Saved data entries:
****

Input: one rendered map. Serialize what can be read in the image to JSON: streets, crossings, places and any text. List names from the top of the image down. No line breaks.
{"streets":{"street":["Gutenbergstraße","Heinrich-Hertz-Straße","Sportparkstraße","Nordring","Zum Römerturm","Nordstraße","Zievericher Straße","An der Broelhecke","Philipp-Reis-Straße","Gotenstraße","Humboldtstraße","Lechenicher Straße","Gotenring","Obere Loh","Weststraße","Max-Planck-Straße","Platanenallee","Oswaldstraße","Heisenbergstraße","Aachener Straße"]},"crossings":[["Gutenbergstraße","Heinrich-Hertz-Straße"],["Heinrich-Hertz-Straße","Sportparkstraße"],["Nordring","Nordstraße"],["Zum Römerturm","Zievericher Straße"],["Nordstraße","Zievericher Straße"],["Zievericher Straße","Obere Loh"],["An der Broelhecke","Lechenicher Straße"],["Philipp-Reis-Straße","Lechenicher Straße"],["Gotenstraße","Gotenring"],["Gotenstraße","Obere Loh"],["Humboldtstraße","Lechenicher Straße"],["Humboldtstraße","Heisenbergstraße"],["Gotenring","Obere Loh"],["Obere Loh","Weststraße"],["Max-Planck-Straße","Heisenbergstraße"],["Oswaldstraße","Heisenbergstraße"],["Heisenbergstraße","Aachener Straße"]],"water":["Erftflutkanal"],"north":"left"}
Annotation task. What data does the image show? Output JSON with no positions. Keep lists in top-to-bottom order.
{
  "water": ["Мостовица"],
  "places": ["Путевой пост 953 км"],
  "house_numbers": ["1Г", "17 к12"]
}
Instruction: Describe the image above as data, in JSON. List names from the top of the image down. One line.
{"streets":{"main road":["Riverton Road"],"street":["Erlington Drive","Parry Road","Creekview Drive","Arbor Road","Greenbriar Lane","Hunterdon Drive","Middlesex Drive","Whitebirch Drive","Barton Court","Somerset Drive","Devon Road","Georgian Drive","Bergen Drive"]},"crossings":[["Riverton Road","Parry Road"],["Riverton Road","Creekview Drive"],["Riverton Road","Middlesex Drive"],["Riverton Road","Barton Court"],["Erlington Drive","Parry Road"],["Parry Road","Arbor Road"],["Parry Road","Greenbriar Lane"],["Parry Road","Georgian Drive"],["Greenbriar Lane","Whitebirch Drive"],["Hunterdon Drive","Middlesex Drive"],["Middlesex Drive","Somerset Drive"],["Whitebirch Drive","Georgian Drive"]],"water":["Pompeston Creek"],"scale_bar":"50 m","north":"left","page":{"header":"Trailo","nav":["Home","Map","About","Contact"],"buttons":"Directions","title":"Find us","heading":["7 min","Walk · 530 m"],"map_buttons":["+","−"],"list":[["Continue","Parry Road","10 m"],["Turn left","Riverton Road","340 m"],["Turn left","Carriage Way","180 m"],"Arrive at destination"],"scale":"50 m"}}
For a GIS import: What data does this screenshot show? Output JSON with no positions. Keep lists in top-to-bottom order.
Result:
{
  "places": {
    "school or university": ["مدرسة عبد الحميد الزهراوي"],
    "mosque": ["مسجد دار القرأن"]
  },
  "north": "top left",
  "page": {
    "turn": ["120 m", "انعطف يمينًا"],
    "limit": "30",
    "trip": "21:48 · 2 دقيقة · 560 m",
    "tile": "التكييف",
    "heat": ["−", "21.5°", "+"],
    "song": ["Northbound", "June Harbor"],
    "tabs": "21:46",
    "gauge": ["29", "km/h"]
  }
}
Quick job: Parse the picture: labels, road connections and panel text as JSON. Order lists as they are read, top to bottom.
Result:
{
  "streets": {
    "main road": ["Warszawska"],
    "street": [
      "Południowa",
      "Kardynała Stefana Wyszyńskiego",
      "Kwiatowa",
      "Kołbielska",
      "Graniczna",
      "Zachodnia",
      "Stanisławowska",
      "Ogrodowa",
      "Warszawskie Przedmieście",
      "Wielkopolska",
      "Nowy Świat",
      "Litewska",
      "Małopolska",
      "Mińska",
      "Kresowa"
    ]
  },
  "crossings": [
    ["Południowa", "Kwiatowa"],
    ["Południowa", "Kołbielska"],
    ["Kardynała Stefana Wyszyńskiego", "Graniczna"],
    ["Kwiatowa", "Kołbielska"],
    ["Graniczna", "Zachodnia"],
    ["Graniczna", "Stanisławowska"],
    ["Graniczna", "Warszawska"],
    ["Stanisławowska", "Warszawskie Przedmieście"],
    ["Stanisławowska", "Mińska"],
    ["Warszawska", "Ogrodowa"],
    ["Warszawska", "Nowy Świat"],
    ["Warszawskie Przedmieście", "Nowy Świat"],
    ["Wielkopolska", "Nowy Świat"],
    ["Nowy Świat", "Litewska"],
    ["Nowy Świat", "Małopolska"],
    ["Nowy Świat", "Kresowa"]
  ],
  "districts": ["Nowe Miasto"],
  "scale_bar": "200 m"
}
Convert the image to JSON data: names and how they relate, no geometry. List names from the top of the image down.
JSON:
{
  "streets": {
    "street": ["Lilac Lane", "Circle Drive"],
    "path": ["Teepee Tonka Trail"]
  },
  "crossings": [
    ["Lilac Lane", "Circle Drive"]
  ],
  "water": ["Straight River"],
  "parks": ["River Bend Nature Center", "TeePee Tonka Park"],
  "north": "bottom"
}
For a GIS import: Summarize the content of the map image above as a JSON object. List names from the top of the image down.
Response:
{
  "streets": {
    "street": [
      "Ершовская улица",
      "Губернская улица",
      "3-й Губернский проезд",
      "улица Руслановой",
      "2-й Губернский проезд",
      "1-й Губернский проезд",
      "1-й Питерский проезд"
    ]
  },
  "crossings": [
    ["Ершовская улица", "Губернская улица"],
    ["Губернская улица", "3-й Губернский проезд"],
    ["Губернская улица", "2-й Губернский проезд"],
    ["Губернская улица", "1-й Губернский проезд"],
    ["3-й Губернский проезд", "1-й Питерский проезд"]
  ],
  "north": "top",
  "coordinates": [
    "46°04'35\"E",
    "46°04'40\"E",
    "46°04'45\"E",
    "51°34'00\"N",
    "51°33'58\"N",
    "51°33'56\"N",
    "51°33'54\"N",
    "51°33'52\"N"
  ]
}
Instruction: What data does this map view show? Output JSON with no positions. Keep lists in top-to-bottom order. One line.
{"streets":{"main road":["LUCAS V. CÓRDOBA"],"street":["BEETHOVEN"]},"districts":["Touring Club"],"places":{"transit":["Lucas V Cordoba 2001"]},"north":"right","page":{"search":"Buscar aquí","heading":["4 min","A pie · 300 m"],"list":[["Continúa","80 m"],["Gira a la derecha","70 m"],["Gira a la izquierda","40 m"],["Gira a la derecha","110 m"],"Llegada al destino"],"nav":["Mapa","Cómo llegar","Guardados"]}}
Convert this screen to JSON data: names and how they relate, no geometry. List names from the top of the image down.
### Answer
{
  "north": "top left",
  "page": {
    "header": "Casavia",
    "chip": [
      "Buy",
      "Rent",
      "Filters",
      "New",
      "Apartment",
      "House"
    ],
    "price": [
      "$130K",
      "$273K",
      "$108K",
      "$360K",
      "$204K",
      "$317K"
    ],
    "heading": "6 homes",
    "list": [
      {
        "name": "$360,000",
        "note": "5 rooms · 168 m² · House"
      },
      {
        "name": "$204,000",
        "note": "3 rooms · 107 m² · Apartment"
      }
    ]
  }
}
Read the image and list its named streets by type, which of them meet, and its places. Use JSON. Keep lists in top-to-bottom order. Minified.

****

Your assignment>
What is needed is an exact, complete copy of the entries above.

Your response>
Input: one rendered map. Serialize what can be read in the image to JSON: streets, crossings, places and any text. List names from the top of the image down. No line breaks.
{"streets":{"street":["Gutenbergstraße","Heinrich-Hertz-Straße","Sportparkstraße","Nordring","Zum Römerturm","Nordstraße","Zievericher Straße","An der Broelhecke","Philipp-Reis-Straße","Gotenstraße","Humboldtstraße","Lechenicher Straße","Gotenring","Obere Loh","Weststraße","Max-Planck-Straße","Platanenallee","Oswaldstraße","Heisenbergstraße","Aachener Straße"]},"crossings":[["Gutenbergstraße","Heinrich-Hertz-Straße"],["Heinrich-Hertz-Straße","Sportparkstraße"],["Nordring","Nordstraße"],["Zum Römerturm","Zievericher Straße"],["Nordstraße","Zievericher Straße"],["Zievericher Straße","Obere Loh"],["An der Broelhecke","Lechenicher Straße"],["Philipp-Reis-Straße","Lechenicher Straße"],["Gotenstraße","Gotenring"],["Gotenstraße","Obere Loh"],["Humboldtstraße","Lechenicher Straße"],["Humboldtstraße","Heisenbergstraße"],["Gotenring","Obere Loh"],["Obere Loh","Weststraße"],["Max-Planck-Straße","Heisenbergstraße"],["Oswaldstraße","Heisenbergstraße"],["Heisenbergstraße","Aachener Straße"]],"water":["Erftflutkanal"],"north":"left"}
Annotation task. What data does the image show? Output JSON with no positions. Keep lists in top-to-bottom order.
{
  "water": ["Мостовица"],
  "places": ["Путевой пост 953 км"],
  "house_numbers": ["1Г", "17 к12"]
}
Instruction: Describe the image above as data, in JSON. List names from the top of the image down. One line.
{"streets":{"main road":["Riverton Road"],"street":["Erlington Drive","Parry Road","Creekview Drive","Arbor Road","Greenbriar Lane","Hunterdon Drive","Middlesex Drive","Whitebirch Drive","Barton Court","Somerset Drive","Devon Road","Georgian Drive","Bergen Drive"]},"crossings":[["Riverton Road","Parry Road"],["Riverton Road","Creekview Drive"],["Riverton Road","Middlesex Drive"],["Riverton Road","Barton Court"],["Erlington Drive","Parry Road"],["Parry Road","Arbor Road"],["Parry Road","Greenbriar Lane"],["Parry Road","Georgian Drive"],["Greenbriar Lane","Whitebirch Drive"],["Hunterdon Drive","Middlesex Drive"],["Middlesex Drive","Somerset Drive"],["Whitebirch Drive","Georgian Drive"]],"water":["Pompeston Creek"],"scale_bar":"50 m","north":"left","page":{"header":"Trailo","nav":["Home","Map","About","Contact"],"buttons":"Directions","title":"Find us","heading":["7 min","Walk · 530 m"],"map_buttons":["+","−"],"list":[["Continue","Parry Road","10 m"],["Turn left","Riverton Road","340 m"],["Turn left","Carriage Way","180 m"],"Arrive at destination"],"scale":"50 m"}}
For a GIS import: What data does this screenshot show? Output JSON with no positions. Keep lists in top-to-bottom order.
Result:
{
  "places": {
    "school or university": ["مدرسة عبد الحميد الزهراوي"],
    "mosque": ["مسجد دار القرأن"]
  },
  "north": "top left",
  "page": {
    "turn": ["120 m", "انعطف يمينًا"],
    "limit": "30",
    "trip": "21:48 · 2 دقيقة · 560 m",
    "tile": "التكييف",
    "heat": ["−", "21.5°", "+"],
    "song": ["Northbound", "June Harbor"],
    "tabs": "21:46",
    "gauge": ["29", "km/h"]
  }
}
Quick job: Parse the picture: labels, road connections and panel text as JSON. Order lists as they are read, top to bottom.
Result:
{
  "streets": {
    "main road": ["Warszawska"],
    "street": [
      "Południowa",
      "Kardynała Stefana Wyszyńskiego",
      "Kwiatowa",
      "Kołbielska",
      "Graniczna",
      "Zachodnia",
      "Stanisławowska",
      "Ogrodowa",
      "Warszawskie Przedmieście",
      "Wielkopolska",
      "Nowy Świat",
      "Litewska",
      "Małopolska",
      "Mińska",
      "Kresowa"
    ]
  },
  "crossings": [
    ["Południowa", "Kwiatowa"],
    ["Południowa", "Kołbielska"],
    ["Kardynała Stefana Wyszyńskiego", "Graniczna"],
    ["Kwiatowa", "Kołbielska"],
    ["Graniczna", "Zachodnia"],
    ["Graniczna", "Stanisławowska"],
    ["Graniczna", "Warszawska"],
    ["Stanisławowska", "Warszawskie Przedmieście"],
    ["Stanisławowska", "Mińska"],
    ["Warszawska", "Ogrodowa"],
    ["Warszawska", "Nowy Świat"],
    ["Warszawskie Przedmieście", "Nowy Świat"],
    ["Wielkopolska", "Nowy Świat"],
    ["Nowy Świat", "Litewska"],
    ["Nowy Świat", "Małopolska"],
    ["Nowy Świat", "Kresowa"]
  ],
  "districts": ["Nowe Miasto"],
  "scale_bar": "200 m"
}
Convert the image to JSON data: names and how they relate, no geometry. List names from the top of the image down.
JSON:
{
  "streets": {
    "street": ["Lilac Lane", "Circle Drive"],
    "path": ["Teepee Tonka Trail"]
  },
  "crossings": [
    ["Lilac Lane", "Circle Drive"]
  ],
  "water": ["Straight River"],
  "parks": ["River Bend Nature Center", "TeePee Tonka Park"],
  "north": "bottom"
}
For a GIS import: Summarize the content of the map image above as a JSON object. List names from the top of the image down.
Response:
{
  "streets": {
    "street": [
      "Ершовская улица",
      "Губернская улица",
      "3-й Губернский проезд",
      "улица Руслановой",
      "2-й Губернский проезд",
      "1-й Губернский проезд",
      "1-й Питерский проезд"
    ]
  },
  "crossings": [
    ["Ершовская улица", "Губернская улица"],
    ["Губернская улица", "3-й Губернский проезд"],
    ["Губернская улица", "2-й Губернский проезд"],
    ["Губернская улица", "1-й Губернский проезд"],
    ["3-й Губернский проезд", "1-й Питерский проезд"]
  ],
  "north": "top",
  "coordinates": [
    "46°04'35\"E",
    "46°04'40\"E",
    "46°04'45\"E",
    "51°34'00\"N",
    "51°33'58\"N",
    "51°33'56\"N",
    "51°33'54\"N",
    "51°33'52\"N"
  ]
}
Instruction: What data does this map view show? Output JSON with no positions. Keep lists in top-to-bottom order. One line.
{"streets":{"main road":["LUCAS V. CÓRDOBA"],"street":["BEETHOVEN"]},"districts":["Touring Club"],"places":{"transit":["Lucas V Cordoba 2001"]},"north":"right","page":{"search":"Buscar aquí","heading":["4 min","A pie · 300 m"],"list":[["Continúa","80 m"],["Gira a la derecha","70 m"],["Gira a la izquierda","40 m"],["Gira a la derecha","110 m"],"Llegada al destino"],"nav":["Mapa","Cómo llegar","Guardados"]}}
Convert this screen to JSON data: names and how they relate, no geometry. List names from the top of the image down.
### Answer
{
  "north": "top left",
  "page": {
    "header": "Casavia",
    "chip": [
      "Buy",
      "Rent",
      "Filters",
      "New",
      "Apartment",
      "House"
    ],
    "price": [
      "$130K",
      "$273K",
      "$108K",
      "$360K",
      "$204K",
      "$317K"
    ],
    "heading": "6 homes",
    "list": [
      {
        "name": "$360,000",
        "note": "5 rooms · 168 m² · House"
      },
      {
        "name": "$204,000",
        "note": "3 rooms · 107 m² · Apartment"
      }
    ]
  }
}
Read the image and list its named streets by type, which of them meet, and its places. Use JSON. Keep lists in top-to-bottom order. Minified.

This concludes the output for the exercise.